--- Start of Excerpt to read ---

SCOTUStoday for Monday, January 26
Former Supreme Court Justice Joseph McKenna was sworn in on this day in 1898. McKenna’s Oyez biography notes that, although he studied law before beginning a political career, he was thought by some to be too weak a jurist to deserve a spot on the court. “In fact, two federal trial judges took the unusual step of publicly expressing their view that McKenna was unfit for the office based on his performance as an appellate judge.” After his confirmation to the Supreme Court, he went to Columbia Law School for additional legal training, but (again, according to Oyez) “there is doubt that the last-minute tutoring had any measurable improvement on his ability as a justice.”
Plus, a reminder: Sarah Isgur is offering to send a signed bookplate to anyone who preorders her forthcoming book, Last Branch Standing, before Monday, Feb. 9. The book is a fun, myth-busting walk through the Supreme Court, showing how it is somehow both the Founding Fathers’ “third wheel” – and the only branch of government they would be likely to recognize today. To claim your bookplate, visit prh.com/lastbranchbookplate.
SCOTUS Quick Hits
- On Friday, the justices took part in a private conference to discuss cases and vote on petitions for review. The court is expected to release an order list from that conference this morning at 9:30 a.m. EST.

--- End of Excerpt to read ---
--- Start of Given records ---

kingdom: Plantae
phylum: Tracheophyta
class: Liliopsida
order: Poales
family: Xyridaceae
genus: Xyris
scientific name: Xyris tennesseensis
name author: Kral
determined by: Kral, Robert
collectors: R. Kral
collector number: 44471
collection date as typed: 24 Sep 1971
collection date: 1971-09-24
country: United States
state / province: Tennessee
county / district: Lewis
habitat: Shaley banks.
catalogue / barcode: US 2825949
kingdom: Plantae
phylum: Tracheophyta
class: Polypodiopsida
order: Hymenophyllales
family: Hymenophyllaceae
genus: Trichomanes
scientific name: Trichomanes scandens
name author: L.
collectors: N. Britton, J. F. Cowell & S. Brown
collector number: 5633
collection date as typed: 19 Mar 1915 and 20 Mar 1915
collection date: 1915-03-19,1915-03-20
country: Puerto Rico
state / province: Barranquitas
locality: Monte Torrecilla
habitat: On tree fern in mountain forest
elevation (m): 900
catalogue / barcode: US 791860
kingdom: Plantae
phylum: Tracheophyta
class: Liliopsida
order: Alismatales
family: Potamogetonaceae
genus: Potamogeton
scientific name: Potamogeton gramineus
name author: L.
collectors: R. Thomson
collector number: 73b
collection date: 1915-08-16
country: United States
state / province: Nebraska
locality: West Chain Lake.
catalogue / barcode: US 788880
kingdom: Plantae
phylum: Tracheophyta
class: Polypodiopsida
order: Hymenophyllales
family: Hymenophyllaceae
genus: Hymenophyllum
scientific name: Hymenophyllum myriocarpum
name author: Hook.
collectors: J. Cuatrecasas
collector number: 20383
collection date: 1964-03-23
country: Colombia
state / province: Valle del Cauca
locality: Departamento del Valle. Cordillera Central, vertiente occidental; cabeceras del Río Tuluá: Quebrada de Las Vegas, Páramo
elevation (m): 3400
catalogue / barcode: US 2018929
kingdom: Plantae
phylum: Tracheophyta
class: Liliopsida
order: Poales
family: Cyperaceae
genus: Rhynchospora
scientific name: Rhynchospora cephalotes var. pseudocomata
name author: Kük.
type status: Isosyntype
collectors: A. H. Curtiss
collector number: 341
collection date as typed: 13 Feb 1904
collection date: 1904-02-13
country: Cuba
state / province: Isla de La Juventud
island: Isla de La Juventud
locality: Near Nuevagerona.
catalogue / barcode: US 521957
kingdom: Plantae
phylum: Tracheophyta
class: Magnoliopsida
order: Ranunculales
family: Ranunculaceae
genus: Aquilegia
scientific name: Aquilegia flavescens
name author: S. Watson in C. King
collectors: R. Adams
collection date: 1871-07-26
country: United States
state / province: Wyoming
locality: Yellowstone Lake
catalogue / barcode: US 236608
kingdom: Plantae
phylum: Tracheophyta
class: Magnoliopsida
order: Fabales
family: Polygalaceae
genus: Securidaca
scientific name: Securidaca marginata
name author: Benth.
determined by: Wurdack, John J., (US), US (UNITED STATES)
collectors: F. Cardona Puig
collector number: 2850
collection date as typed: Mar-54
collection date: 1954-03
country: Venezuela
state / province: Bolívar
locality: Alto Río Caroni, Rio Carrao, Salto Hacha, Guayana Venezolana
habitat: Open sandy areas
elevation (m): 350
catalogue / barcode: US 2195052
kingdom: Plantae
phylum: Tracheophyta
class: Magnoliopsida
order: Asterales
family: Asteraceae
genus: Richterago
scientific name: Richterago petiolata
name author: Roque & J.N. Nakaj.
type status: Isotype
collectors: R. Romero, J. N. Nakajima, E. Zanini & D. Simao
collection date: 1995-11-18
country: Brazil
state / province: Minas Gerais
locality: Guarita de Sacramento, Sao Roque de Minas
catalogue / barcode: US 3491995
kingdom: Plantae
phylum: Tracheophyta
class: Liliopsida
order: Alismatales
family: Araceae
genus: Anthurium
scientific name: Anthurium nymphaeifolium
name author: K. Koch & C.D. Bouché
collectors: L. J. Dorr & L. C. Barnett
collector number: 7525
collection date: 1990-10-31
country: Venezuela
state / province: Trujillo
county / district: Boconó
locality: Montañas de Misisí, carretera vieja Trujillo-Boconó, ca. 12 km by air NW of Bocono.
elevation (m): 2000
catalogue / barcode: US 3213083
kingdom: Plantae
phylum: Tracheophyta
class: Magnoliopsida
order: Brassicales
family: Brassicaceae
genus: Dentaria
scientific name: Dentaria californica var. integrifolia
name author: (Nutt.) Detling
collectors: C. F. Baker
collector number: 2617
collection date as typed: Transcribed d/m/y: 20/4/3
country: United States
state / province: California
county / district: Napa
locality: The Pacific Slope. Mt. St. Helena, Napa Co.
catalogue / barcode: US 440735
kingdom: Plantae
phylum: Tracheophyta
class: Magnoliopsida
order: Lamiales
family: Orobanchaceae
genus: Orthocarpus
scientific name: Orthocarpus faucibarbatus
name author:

--- End of Given records ---

▶ Requirements
Answer these questions from the newsletter:
1. In what year was Joseph McKenna sworn in?
2. By what date must someone preorder Last Branch Standing to get a signed bookplate?
3. At what time is the court expected to release its order list?
The records stand apart from the newsletter and are separate material.

▶ Solved problem
1. 1898
2. Monday, Feb. 9
3. 9:30 a.m. EST